Axa IM Alts, part of French fund house Axa Investment Managers, has raised €799m to deploy in Europe, with a focus on the UK, Germany and France. The bulk of the investment will finance offices in major cities, with the remainder going towards residential development.
“To launch this kind of development strategy you have to believe there’s a future for offices,” said Ian Chappell, head of development and value-added funds at Axa IM Alts.
The company is aiming to develop “high quality, flexible office space aligned with future working habits” and to cater to growing demand for offices with low-carbon emissions. The investment will expand a portfolio that also includes 22 Bishopsgate, the City of London’s largest office block.
“Occupiers are far more concerned about how buildings of the future will meet ESG [environmental, social and governance] requirements . . . those will be the building that investors will want to buy first,” said Chappell.
High-spec, city centre offices have tended to attract institutional investors in the aftermath of economic crises because long leases and well-capitalised tenants represent a steady and stable income stream.
But there are fears among developers that this time round might be different given that the pandemic has upended the way people work, severing employees’ attachments to the workplace.
Mat Oakley, head of European commercial property research at real estate company Savills, said: “I haven’t had a discussion with any real estate investor this year that hasn’t touched on whether offices are quite as core now [as a result of coronavirus]”.
A slew of employee surveys conducted over the past year have shown an increased appetite for homeworking even once it is safe to return to work, raising doubts about the viability of some older, less desirable office stock.
“This whole 12 months has really put obsolescence in the spotlight . . . Inevitably there will be more pressure to repurpose offices,” said Chappell.
Chappell and Oakley both predict a polarisation in major European cities, with office rents falling in older, less desirable workplaces but staying firm in newer developments.
Investors are also willing to bet that modern, high-end offices will remain attractive.
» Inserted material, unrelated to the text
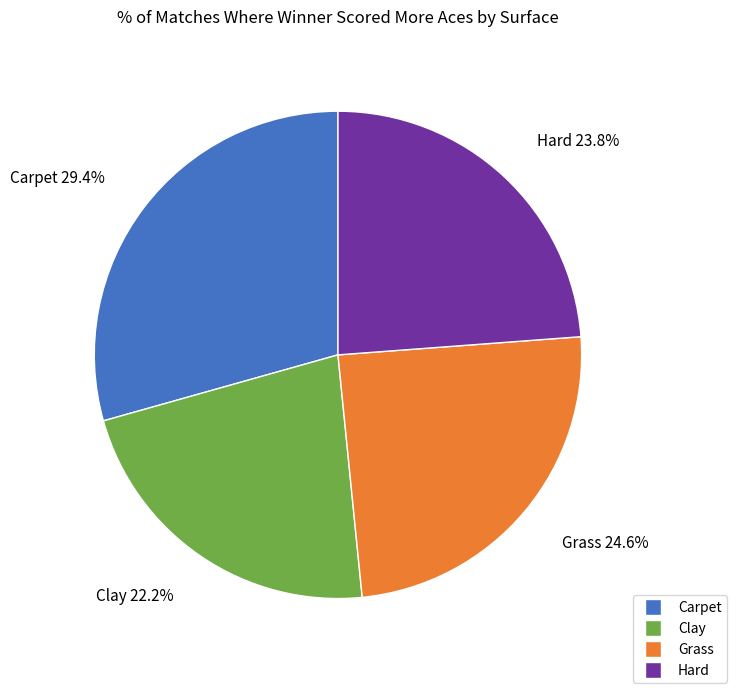

Combined, do Clay and Hard account for over 50%?

No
According to global real estate company CBRE, as much as £45bn of global capital is targeting the London office market — the largest volume since the company stared tracking investment in 2012.
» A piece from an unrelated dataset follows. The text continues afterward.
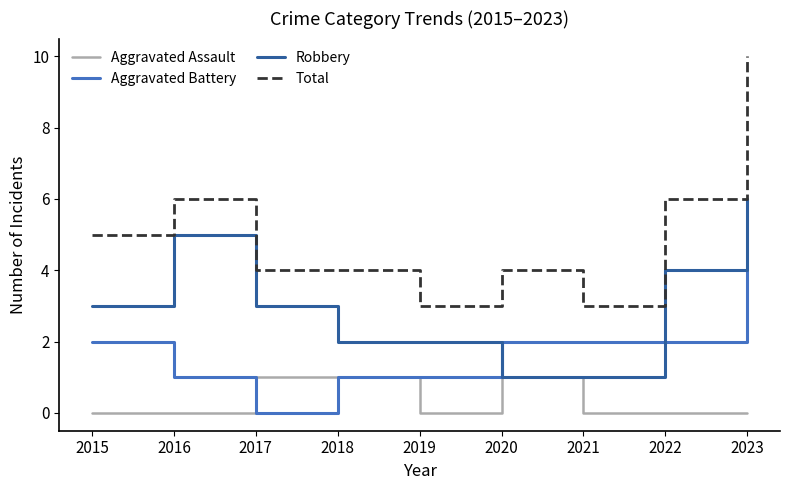

Rank the series by their average value, from highest to lowest.

Total, Robbery, Aggravated Battery, Aggravated Assault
That represents far more than the amount of available stock, according to James Beckham, managing director of central London investment at CBRE. Demand has built up as lockdowns have sidelined investors, who are now targeting “best in class” offices, he said.
London’s attraction has been burnished by the UK’s vaccine rollout, which has outpaced European peers, according to Oakley. “Take Brexit out of the equation and the emergence from lockdown is pretty much the only factor driving investors at the moment,” he said.